Pull out every line below that contains the string "INNER", and copy each one in full.

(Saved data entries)
◇ ◇ ◇ ◇ ◇

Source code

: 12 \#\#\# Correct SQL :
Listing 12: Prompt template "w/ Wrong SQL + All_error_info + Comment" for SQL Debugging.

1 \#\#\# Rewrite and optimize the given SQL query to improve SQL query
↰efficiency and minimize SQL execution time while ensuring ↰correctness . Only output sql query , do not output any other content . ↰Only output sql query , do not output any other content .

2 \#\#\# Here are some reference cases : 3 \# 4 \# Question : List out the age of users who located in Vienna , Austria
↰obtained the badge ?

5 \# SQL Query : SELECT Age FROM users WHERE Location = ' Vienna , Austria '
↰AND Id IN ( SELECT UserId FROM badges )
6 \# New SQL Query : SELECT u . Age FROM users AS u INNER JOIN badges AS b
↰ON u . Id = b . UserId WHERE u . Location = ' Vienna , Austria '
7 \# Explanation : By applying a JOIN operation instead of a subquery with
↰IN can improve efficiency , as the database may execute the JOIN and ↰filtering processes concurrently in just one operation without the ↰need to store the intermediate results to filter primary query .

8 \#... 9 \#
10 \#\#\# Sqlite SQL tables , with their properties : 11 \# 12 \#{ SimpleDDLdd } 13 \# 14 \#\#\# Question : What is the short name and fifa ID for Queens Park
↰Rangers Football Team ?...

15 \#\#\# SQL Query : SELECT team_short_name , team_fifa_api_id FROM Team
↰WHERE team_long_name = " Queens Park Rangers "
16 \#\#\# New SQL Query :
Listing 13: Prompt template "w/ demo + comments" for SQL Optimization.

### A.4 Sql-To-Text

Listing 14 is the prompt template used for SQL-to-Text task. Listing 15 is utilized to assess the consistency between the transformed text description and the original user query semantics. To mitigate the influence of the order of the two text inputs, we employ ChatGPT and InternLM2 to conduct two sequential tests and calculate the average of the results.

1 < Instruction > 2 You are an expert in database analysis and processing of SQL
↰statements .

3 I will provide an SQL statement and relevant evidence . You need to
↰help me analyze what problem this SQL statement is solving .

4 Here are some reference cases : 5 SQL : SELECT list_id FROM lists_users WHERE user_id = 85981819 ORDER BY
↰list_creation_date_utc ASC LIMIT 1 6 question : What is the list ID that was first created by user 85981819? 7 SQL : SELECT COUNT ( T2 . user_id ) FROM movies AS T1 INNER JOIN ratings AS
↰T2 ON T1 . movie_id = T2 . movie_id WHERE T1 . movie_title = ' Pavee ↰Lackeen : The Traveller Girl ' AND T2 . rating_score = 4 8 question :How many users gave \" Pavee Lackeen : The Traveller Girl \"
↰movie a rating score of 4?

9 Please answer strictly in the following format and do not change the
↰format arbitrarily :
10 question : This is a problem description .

◇ ◇ ◇ ◇ ◇

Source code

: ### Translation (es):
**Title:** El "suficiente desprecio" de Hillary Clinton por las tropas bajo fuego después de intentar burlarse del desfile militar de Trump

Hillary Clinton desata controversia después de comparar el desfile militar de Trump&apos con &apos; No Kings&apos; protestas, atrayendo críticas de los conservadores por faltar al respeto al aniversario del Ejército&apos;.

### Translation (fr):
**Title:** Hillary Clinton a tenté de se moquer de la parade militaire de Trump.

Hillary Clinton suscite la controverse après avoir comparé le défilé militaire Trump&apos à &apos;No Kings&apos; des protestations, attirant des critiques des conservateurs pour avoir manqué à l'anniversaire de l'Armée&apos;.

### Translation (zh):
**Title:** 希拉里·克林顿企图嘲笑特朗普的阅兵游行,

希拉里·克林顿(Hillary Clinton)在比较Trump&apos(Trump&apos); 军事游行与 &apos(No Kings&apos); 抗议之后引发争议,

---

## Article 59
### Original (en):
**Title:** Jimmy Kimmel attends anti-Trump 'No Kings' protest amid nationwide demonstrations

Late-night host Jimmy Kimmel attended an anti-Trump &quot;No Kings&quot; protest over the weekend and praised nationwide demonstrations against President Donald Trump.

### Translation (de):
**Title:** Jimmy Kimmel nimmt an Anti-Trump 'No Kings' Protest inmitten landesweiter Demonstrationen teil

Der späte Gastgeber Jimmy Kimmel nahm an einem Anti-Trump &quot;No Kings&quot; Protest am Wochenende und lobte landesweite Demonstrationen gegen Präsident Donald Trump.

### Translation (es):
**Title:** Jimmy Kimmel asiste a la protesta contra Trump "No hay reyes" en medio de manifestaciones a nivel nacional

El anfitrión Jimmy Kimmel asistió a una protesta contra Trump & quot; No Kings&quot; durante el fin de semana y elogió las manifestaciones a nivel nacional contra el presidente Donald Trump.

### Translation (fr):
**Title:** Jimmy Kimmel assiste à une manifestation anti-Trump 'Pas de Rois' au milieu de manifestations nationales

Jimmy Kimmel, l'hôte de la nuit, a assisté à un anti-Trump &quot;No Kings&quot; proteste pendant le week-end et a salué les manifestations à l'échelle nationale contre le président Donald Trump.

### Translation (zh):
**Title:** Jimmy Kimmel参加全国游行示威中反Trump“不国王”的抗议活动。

◇ ◇ ◇ ◇ ◇

- Expected answer
6 \# New SQL Query : SELECT u . Age FROM users AS u INNER JOIN badges AS b
↰list_creation_date_utc ASC LIMIT 1 6 question : What is the list ID that was first created by user 85981819? 7 SQL : SELECT COUNT ( T2 . user_id ) FROM movies AS T1 INNER JOIN ratings AS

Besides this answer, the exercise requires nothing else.